1991 gründete ich mit Sandeep Bhagwati in München das aDevantgarde-Festival für neue Musik junger Komponisten. Seit Oktober 2010 habe ich eine Kompositionsprofessur an der Hochschule für Musik und Theater München inne.
Sind Sie im Rahmen Ihres musikalischen Schaffens mit KI in Berührung gekommen? Wenn ja, wie?
Da ich auch als Professor für Komposition tätig bin, halte ich es für wichtig, über technische Entwicklungen immer auf dem Laufenden zu sein. Gerade eben habe ich mit meinen Studierenden ein Projekt unter Einsatz von KI realisiert, in Zusammenarbeit mit dem Erfinder der Kompositions-KI „Ricercar“, Ali Nikrang, und der Konzertgestalterin Hanni Liang. In diesem Projekt entstanden mehrere gemeinschaftlich erstellte Kompositionen, in denen meine Studierenden auf die KI reagierten oder mit ihr arbeiteten. So entstand zum Beispiel ein „Klavierkonzert“, in dem der Klavierpart ausschließlich von KI, die Orchesterbegleitung von Menschen komponiert wurde, oder eine „Verhandlung“, in der die Studierenden versuchten, die KI mit möglichst verrückten „Prompts“ aus dem Konzept zu bringen.
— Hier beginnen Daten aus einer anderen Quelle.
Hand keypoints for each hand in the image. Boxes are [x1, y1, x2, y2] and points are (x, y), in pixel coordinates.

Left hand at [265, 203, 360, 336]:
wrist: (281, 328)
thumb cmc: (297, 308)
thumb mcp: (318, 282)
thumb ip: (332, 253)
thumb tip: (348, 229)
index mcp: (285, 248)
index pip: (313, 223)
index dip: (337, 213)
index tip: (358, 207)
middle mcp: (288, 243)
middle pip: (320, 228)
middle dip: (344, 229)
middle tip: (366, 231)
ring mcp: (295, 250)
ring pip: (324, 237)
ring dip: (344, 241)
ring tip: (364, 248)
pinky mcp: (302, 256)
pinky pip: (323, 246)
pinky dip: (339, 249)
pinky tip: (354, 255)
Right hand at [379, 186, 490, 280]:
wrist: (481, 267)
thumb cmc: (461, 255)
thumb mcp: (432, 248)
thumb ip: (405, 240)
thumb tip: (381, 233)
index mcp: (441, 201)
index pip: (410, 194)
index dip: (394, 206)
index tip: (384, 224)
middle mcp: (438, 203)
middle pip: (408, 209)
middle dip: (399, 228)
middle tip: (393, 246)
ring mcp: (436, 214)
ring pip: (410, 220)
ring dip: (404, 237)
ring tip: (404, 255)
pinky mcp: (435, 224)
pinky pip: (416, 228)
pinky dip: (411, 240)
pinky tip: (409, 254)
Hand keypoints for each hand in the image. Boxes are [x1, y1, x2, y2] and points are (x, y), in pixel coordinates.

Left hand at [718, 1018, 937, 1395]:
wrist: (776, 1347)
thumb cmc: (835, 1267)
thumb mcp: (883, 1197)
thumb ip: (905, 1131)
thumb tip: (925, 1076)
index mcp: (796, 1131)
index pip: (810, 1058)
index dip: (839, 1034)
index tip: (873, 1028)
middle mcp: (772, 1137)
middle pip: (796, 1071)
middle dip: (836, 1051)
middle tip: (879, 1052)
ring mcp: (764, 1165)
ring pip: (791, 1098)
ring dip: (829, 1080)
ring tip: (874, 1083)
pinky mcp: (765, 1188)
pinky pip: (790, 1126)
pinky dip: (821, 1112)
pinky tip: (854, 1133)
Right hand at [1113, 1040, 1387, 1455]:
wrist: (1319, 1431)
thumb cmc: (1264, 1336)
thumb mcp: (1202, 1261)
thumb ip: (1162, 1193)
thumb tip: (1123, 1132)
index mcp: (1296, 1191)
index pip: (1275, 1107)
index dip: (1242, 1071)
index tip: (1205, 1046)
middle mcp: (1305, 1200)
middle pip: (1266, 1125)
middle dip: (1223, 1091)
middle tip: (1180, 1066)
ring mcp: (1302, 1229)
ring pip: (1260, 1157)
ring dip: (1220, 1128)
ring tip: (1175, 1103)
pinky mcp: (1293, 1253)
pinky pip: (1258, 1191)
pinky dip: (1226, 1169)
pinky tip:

Das Konzert wurde sehr viel beachtet und mehrmals wiederholt, hier zum Beispiel ein Bericht des BR. Ich selbst habe bisher noch nicht mit KI gearbeitet und verspüre auch keinen starken Drang dazu, da mir das kreative Arbeiten zu viel Spaß macht und ich diesen Spaß nicht an eine Maschine abgeben will. Gleichzeitig finde ich es aber wichtig, die Entwicklungen zu verfolgen, darüber informiert zu sein und sie notfalls auch mitzugestalten, da KI nicht mehr verschwinden wird.
Künstliche Intelligenz – Chance oder Risiko?
Wie bei allen neuen Technologien: beides. Es ist durchaus vorstellbar, dass mit KI Werke entstehen können, die bisher z.B. an Komplexität so nicht vorstellbar waren. Wir müssen aber ebenso wie beim Einsatz von Internet und social media sehr darauf achten, dass wir grundsätzliche Fähigkeiten nicht verlernen. Wer zum Beispiel in der Lage ist, einen guten Text zu konzipieren und zu verfassen, wird mit ChatGPT diese Fähigkeiten nicht plötzlich verlieren. Wenn man aber von vornherein auf ChatGPT angewiesen ist, um überhaupt einen Einfall zu haben, werden auch die Texte mit ChatGPT schlechter. Ich sehe hier also durchaus Gefahren bei der Entwicklung ganz grundsätzlicher künstlerischer Talente – wenn wir sie nicht wie ein Sportler trainieren, verkümmern sie.
Wir haben es ja nach wie vor nicht mit echten „intelligenten“ Maschinen zu tun, sondern mit Algorithmen, die in der Lage sind, unvorstellbare Datenmengen zu amalgamieren, neu zusammenzusetzen und statistisch zu „verstehen“. Es gab bisher keinen einzigen neuen Einfall einer Maschine, sie greifen auf das Gesamtpotenzial menschlicher Einfälle zurück. Wir müssen daher dringend darauf achten, dass hier keine Ausbeutungsmodelle entstehen, die an Raubrittertum gemahnen. Konzerne, die menschliche Einfälle anderer massenhaft verwerten und damit Geld verdienen, dieses aber keineswegs an die Kreativen rückverteilen, sind schon jetzt eine Realität. Hier braucht es mehr Gerechtigkeit und strenge Regeln, die kreative Arbeit von Menschen weiterhin möglich macht, indem wir dafür vergütet werden. Das muss auch im Interesse der KI-Betreiber sein, denn KIs, die nur noch von KIs lernen, werden immer ineffektiver.